楽天モバイルと米AST SpaceMobileは2月16日、衛星とスマートフォンの直接通信によるモバイルブロードバンド通信サービスの提供計画について、日本国内で2026年内の提供開始を目指すと発表した。

  • 楽天モバイル 代表取締役会長 三木谷浩史氏/AST Space Mobile チェアマン兼CEO アーベル・アヴェラン氏

    楽天モバイル 代表取締役会長 三木谷浩史氏/AST Space Mobile チェアマン兼CEO アーベル・アヴェラン氏

ASTは低軌道衛星群による通信サービスの構築を目指しており、楽天は早期からの大口出資者でもある。ASTの特徴としては、先行するスペースX社の「Starlink」のような専用受信機をユーザーが設置するものではなく衛星とスマートフォンの直接通信にターゲットを絞っており、出力の低い携帯端末からの上り通信を受信するために、衛星には直径24mもの巨大なアンテナを備える。地形や災害リスクにとらわれず、面積ベースでのエリアカバー率を飛躍的に高める手段とアピールしている。

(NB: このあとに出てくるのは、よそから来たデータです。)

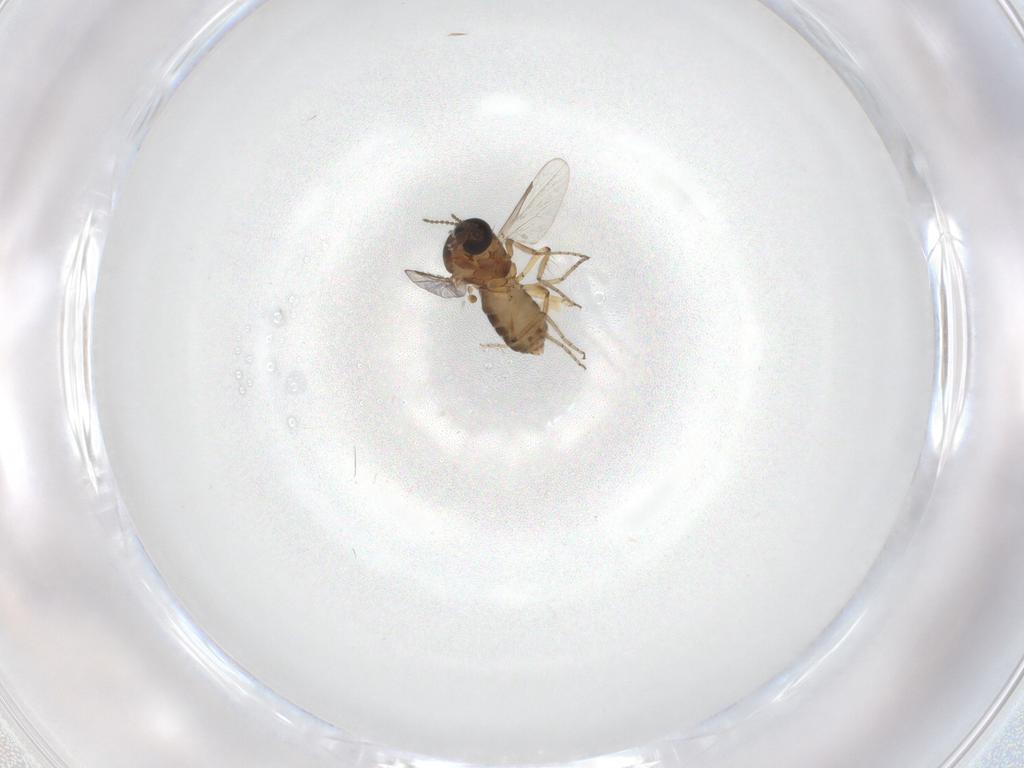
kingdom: Animalia
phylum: Arthropoda
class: Insecta
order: Diptera
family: Ceratopogonidae
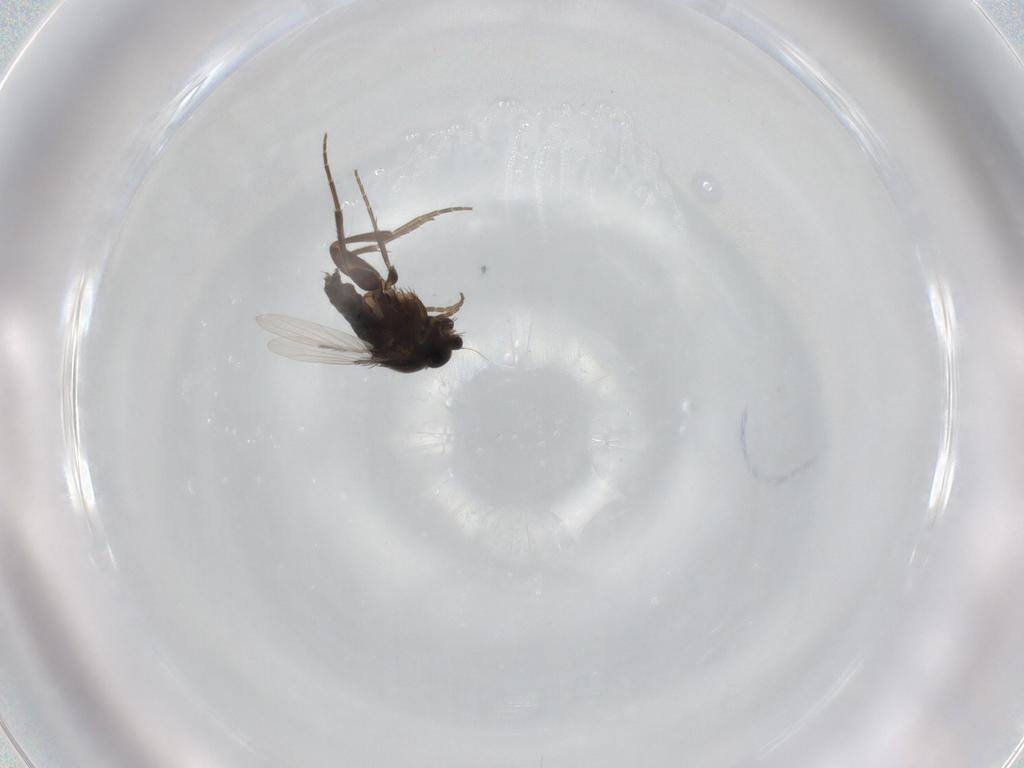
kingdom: Animalia
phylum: Arthropoda
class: Insecta
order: Diptera
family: Phoridae
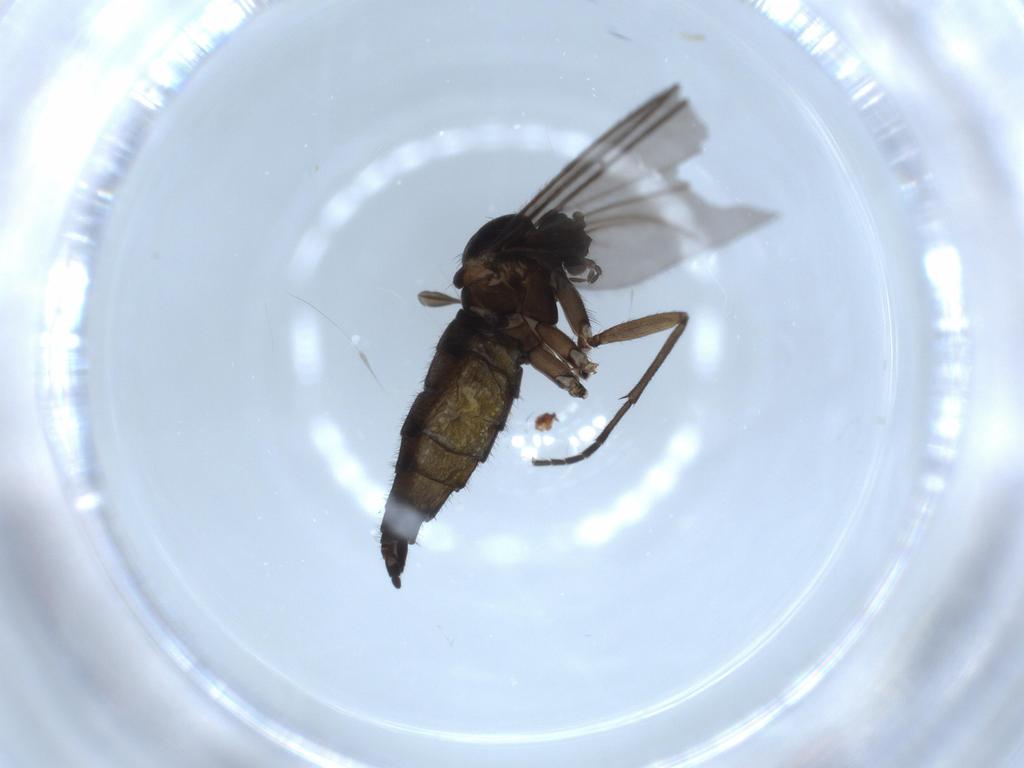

2022年に試験衛星「BlueWalker 3」を打ち上げ、2023年4月にはAST、楽天モバイル、英Vodafone、米AT&Tの4社が協力してテキサス州で市販スマートフォンを用いた音声通話試験を行った。

日本国内での実現に向けた動きとしては、福島県に地上局(ゲートウェイ)が開設されているほか、2022年11月に楽天モバイルが実験試験局免許の予備免許を取得している。今後、福島県のゲートウェイから試験衛星を経由して北海道内のスマートフォンに接続するという経路で国内での通信試験が行われる予定だ。

なお、競合サービスの動きとしては、KDDIとスペースXがStarlink衛星とスマートフォンの直接通信サービスを2024年内に提供すると予告している(※関連記事)。ただし、KDDI/スペースXは開始時点ではテキストメッセージのみを対象とする予定であるのに対し、楽天/ASTは音声通話やデータ通信も含めて同時に提供する予定である点には違いがある。